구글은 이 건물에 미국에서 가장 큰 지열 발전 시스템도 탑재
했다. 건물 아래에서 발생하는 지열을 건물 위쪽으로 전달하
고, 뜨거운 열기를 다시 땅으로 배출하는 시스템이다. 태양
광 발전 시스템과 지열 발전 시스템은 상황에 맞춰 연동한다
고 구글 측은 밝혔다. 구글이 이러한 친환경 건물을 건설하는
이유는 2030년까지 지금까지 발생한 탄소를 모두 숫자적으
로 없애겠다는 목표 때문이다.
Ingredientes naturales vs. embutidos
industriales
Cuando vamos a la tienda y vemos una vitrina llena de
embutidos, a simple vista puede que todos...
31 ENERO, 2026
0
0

────────

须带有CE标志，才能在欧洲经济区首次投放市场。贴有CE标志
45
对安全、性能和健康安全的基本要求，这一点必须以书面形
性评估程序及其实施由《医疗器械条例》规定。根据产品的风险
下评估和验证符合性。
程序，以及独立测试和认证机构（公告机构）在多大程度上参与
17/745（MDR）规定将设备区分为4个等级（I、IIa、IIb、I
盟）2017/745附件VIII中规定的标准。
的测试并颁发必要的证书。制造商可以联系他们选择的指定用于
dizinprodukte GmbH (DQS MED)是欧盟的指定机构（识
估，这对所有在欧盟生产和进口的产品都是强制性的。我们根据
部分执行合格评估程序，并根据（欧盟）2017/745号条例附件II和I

────────

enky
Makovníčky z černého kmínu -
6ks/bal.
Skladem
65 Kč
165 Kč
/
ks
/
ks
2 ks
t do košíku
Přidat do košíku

────────

* _Task objective_
Extract the lines from the one containing "须带有CE标志，才能在欧洲经济区首次投放市场。贴有CE标志" through the one containing "估，这对所有在欧盟生产和进口的产品都是强制性的。我们根据", both included, and repeat them without any change.

* _Problem solution_
须带有CE标志，才能在欧洲经济区首次投放市场。贴有CE标志
45
对安全、性能和健康安全的基本要求，这一点必须以书面形
性评估程序及其实施由《医疗器械条例》规定。根据产品的风险
下评估和验证符合性。
程序，以及独立测试和认证机构（公告机构）在多大程度上参与
17/745（MDR）规定将设备区分为4个等级（I、IIa、IIb、I
盟）2017/745附件VIII中规定的标准。
的测试并颁发必要的证书。制造商可以联系他们选择的指定用于
dizinprodukte GmbH (DQS MED)是欧盟的指定机构（识
估，这对所有在欧盟生产和进口的产品都是强制性的。我们根据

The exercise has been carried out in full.